Furthermore, through the use of plugin modules, connection tracking can be given knowledge of application layer protocols and thus understand that two or more distinct connections are "related". For example, consider the FTP protocol. A control connection is established, but whenever data is transferred, a separate connection is established to transfer it. When the nf_conntrack_ftp module is loaded, the first packet of an FTP data connection will be classified RELATED instead of NEW, as it is logically part of an existing connection.

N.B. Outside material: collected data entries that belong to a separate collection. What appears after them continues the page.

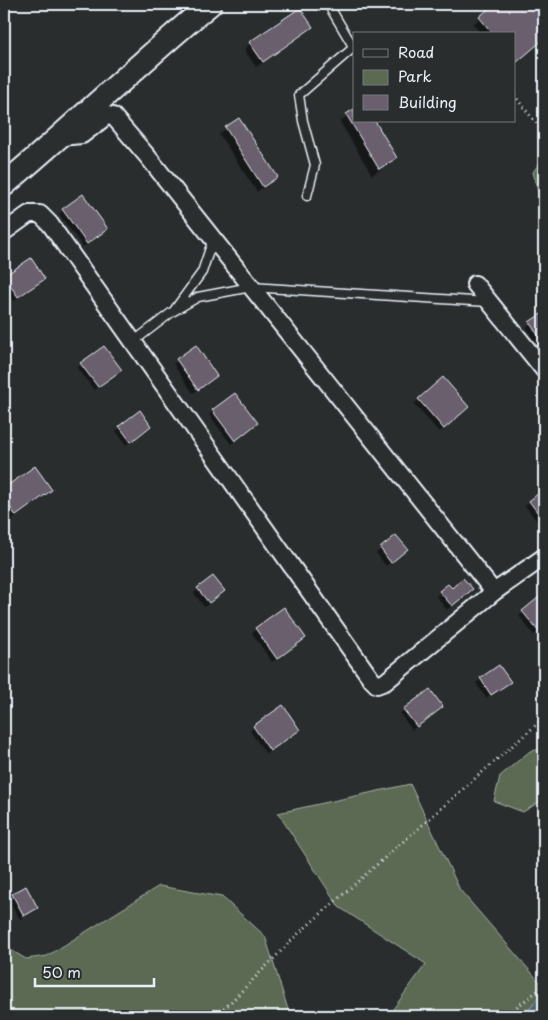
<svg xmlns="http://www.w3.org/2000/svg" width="548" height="1020" font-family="'Playpen Sans',sans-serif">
<rect width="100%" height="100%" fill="#2a2d2e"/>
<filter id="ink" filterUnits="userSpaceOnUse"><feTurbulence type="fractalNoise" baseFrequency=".02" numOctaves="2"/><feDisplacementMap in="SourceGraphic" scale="10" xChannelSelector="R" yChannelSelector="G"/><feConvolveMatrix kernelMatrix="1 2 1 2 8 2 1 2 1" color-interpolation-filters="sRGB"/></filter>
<g filter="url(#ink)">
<!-- green -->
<path fill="#5d6a52" stroke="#a2aea5" d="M544,157V199L539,195L533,172Z
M544,749V799L523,812L494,801L500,776L530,751Z
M410,784L460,890L544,987V991L524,1016H388L426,964L339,907L278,813Z
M159,886L222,897L265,936L290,1016H4V944L6,947L26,959L47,956Z"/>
<!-- water -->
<path fill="#506573" stroke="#8d9da8" d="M544,991V1016H524Z"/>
<!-- shadow -->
<path fill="#0007" d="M496,4H544V39L514,64V34H481L473,24Z
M311,27L305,33L256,67L244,50L250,43Z
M354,110V121L396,158L389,164L372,175L340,122Z
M239,119L276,177L257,192L219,134Z
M63,210L103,233L83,247L59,214Z
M31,260L44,279L14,301L4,286V278Z
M544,314V340L537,345L526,327Z
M196,347L216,376L193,393L173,364Z
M81,364L116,373L94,390L77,368Z
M442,379L463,411L439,432L414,404Z
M213,411L253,427L231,444L209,415Z
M139,412L146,430L126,445L116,431Z
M35,468L50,490L44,497L9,521L4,513V490Z
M544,491V528L543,529L525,506Z
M396,536L402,553L386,566L376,553Z
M198,589L219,595L204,607L194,593Z
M451,590L467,593L447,610L436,596L440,592Z
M544,595V627L534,635L519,616Z
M283,609L300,642L272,662L252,633Z
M499,666L509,682L486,698L476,683Z
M442,707L412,730L400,714L404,710Z
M254,727L299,730L266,754L250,731Z
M26,888L37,908L20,919L8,900Z"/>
<!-- building -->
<path fill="#6b5f6d" stroke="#e8f1f8" d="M494,4H544V39L517,62L514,59V34H493L479,17Z
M300,8L313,27L263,62L249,42Z
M354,109V121H375L397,158L379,169L346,114Z
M239,118L278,177L263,187L225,127Z
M83,194L108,229L87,244L62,209Z
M31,258L45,279L18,297L4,276Z
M544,312V340L542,341L529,322Z
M196,345L217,376L198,390L176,359Z
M104,346L122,370L98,387L80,363Z
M443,377L469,407L444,429L418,399Z
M235,393L258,423L235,441L212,410Z
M140,410L151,426L131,442L119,426Z
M35,466L52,490L16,516L4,498V488Z
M544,489V521L529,501Z
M396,535L408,549L391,563L380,548Z
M213,576L225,591L209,603L197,588Z
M463,578L473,589L452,606L439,591L448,584L452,588Z
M544,593V628L539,632L522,611Z
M284,607L306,638L277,659L255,628Z
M499,665L511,682L491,695L480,678Z
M430,689L443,707L417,727L403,709Z
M283,705L300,730L270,751L253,726Z
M26,886L38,908L24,916L12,894Z"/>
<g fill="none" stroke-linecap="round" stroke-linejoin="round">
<!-- lane casing -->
<g stroke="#e8f1f8" stroke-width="11">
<path id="lane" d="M328,4L354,48
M307,196L315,165L303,121L299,95L353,48
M175,309L202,272L213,239
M133,342L172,312L198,297L251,287L488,302"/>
</g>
<!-- street casing -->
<g stroke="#e8f1f8" stroke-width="20">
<path id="street" d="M60,137L82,135L108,115L113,116L148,157L494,592
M4,232L29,214H40L50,224L372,680L377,685L385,682L494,592L544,557
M475,284L544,370"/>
</g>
<!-- secondary casing -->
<g stroke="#e8f1f8" stroke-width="26">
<path id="secondary" d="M4,185C74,126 140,62 210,4"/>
</g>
<!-- path -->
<path stroke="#e8f1f8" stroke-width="3" stroke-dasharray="1 4" stroke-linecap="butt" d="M514,95L544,133
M217,1016L298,934L544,718
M505,1016L544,986"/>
<!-- lane -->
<use href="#lane" stroke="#2a2d2e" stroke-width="8"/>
<!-- street -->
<use href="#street" stroke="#2a2d2e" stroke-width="16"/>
<!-- secondary -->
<use href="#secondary" stroke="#2a2d2e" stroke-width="22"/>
</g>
</g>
<!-- margin -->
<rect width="548" height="1020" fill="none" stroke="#2a2d2e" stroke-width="20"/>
<rect x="10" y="10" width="528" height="1000" fill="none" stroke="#e8f1f8" stroke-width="2" filter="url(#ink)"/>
<!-- legend -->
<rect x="353" y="32" width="162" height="90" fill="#2a2d2e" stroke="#767b7f"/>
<rect x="363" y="49" width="25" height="8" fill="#2a2d2e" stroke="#767b7f"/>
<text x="398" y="58" font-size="15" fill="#e8f1f8">Road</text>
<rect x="363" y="70" width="25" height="15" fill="#5d6a52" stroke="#767b7f"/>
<text x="398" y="82" font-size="15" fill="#e8f1f8">Park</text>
<rect x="363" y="95" width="25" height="15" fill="#6b5f6d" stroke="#767b7f"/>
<text x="398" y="108" font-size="15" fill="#e8f1f8">Building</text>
<!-- scale -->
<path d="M35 978v8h119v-8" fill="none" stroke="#e8f1f8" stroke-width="2.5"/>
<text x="42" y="978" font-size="15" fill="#e8f1f8" stroke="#2a2d2e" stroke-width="4" paint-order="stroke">50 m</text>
</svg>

iptables can use the connection tracking information to make packet filtering rules more powerful and easier to manage. The "conntrack" match extension allows iptables rules to examine the connection tracking classification for a packet. For example, one rule might allow NEW packets only from inside the firewall to outside, but allow RELATED and ESTABLISHED in either direction. This allows normal reply packets from the outside (ESTABLISHED), but does not allow new connections to come from the outside to the inside. However, if an FTP data connection needs to come from outside the firewall to the inside, it will be allowed, because the packet will be correctly classified as RELATED to the FTP control connection, rather than a NEW connection.

iptables

iptables is a user space application program that allows a system administrator to configure the netfilter tables, chains, and rules (described above). Because iptables requires elevated privileges to operate, it must be executed by user root, otherwise it fails to function. On most Linux systems, iptables is installed as /usr/sbin/iptables and documented in its man page [1]. This simple example of its use illustrates how to redirect all traffic on the default HTTP port, port 80, to port 8080, allowing the HTTP daemon to run as a non-privileged user, unable to listen on port numbers below 1024.

iptables -t nat -A PREROUTING -p tcp --dport 80 -j REDIRECT --to-port 8080

Note: if you launch this command on your computer it will only work for external IP addresses connecting to your machine. Connections from localhost do not traverse the PREROUTING chain in the "nat" table. If you want this feature to also work, use another rule:

iptables -t nat -A OUTPUT -o lo -p tcp --dport 80 -j REDIRECT --to-port 8080

which reroutes packets on the loopback (lo) interface from port 80 to port 8080.

ipset

ipset is used to set up, maintain and inspect so called "IP sets" in the Linux kernel. An IP set usually contains a set of IP addresses, but can also contain sets of other network numbers, depending on its "type".

Any entry in one set can be bound to another set, allowing for sophisticated matching operations.

ipset supports the following set types:

* ipmap - The ipmap set type uses a memory range, where each bit represents one IP address.
* macipmap - The macipmap set type uses a memory range, where each 8 bytes represents one IP and a MAC address.
* portmap - The portmap set type uses a memory range, where each bit represents one port.
* iphash - The iphash set type uses a hash to store IP addresses.
* nethash - The nethash set type uses a hash to store different size of network addresses.
* ipporthash - The ipporthash set type uses a hash to store IP address and port pairs.
* iptree - The iptree set type uses a tree to store IP addresses, optionally with timeout values.

A set can only be removed (destroyed) if there are no iptables rules or other sets referring to it.